> [Fragmento fuente]:

Por: Fernando Cortés
Hay una escena que se repite en cada paro nacional: las comunidades indígenas que ayer llenaban las postales turísticas con sus trajes y danzas, hoy están en discursos como “amenaza al orden público”. Nelson Reascos, profesor mío en la universidad, lo decía con claridad: “los indígenas son sujetos de comparsa: mientras estén disfrazados de diablos huma y mientras tengan platos típicos y bailen son aceptables, pero cuando son sujetos políticos que reclaman y protestan ahí, en cambio, son criminalizados; ese es el racismo”.
Este tránsito —del aplauso folclórico a la criminalización— no es accidente. Es una gramática histórica de poder. Bolívar Echeverría pensaba la cultura no como ornamento, sino como el modo en que una sociedad reproduce su vida. El sistema dominante administra permisos: autoriza ciertos signos (ferias, música, gastronomía) mientras no desborden hacia la disputa política real: presupuesto, reglas del mercado, etc. La diferencia funciona como espectáculo tolerado; la otredad política —la que interrumpe para exigir— se vuelve intolerable. Cuando se cruza ese perímetro el dispositivo racial se activa: el indígena se reescribe como vándalo, terrorista.

> [Datos proporcionados]:
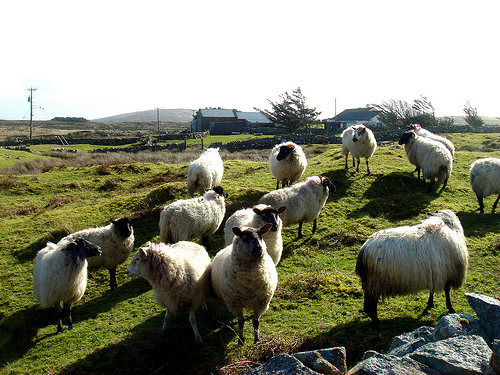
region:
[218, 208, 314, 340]
the sheep is looking at the camera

> [Requisitos de tareas]:
a) En el texto sobre las comunidades indígenas, ¿cómo pensaba Bolívar Echeverría la cultura?
b) Prosigue el texto sobre las comunidades indígenas a partir de su última oración.

> [Resultados por tarea]:
a) No como ornamento, sino como el modo en que una sociedad reproduce su vida.

b)
Enrique Dussel nos recuerda que la modernidad se fundó ocultando a los pueblos originarios bajo la etiqueta de “barbarie”. Ese encubrimiento no es pasado: se reactiva cada vez que una protesta es traducida interesadamente. Demandas políticas devienen en “desorden”, bloqueos se vuelven “chantaje”. Se borra la racionalidad propia de los pueblos —sus diagnósticos sobre extractivismo, empleo, violencia— y se la reemplaza por clichés por manipulación o ignorancia. La pregunta es: ¿quién define qué es violencia y qué vidas interrumpen la “normalidad”?
Simón Espinosa examina cómo el mestizaje ecuatoriano funciona como narrativa integradora que, en la práctica, opera como blanqueamiento simbólico. Celebramos la diversidad en señas —platos, artesanías— pero esas mismas diferencias pierden potencia política. La ambivalencia es clave: el indígena es deseable cuando representa en el museo; es indeseable cuando se representa políticamente. El paso del desfile a la plaza política desordena jerarquías cifradas en ese mestizaje.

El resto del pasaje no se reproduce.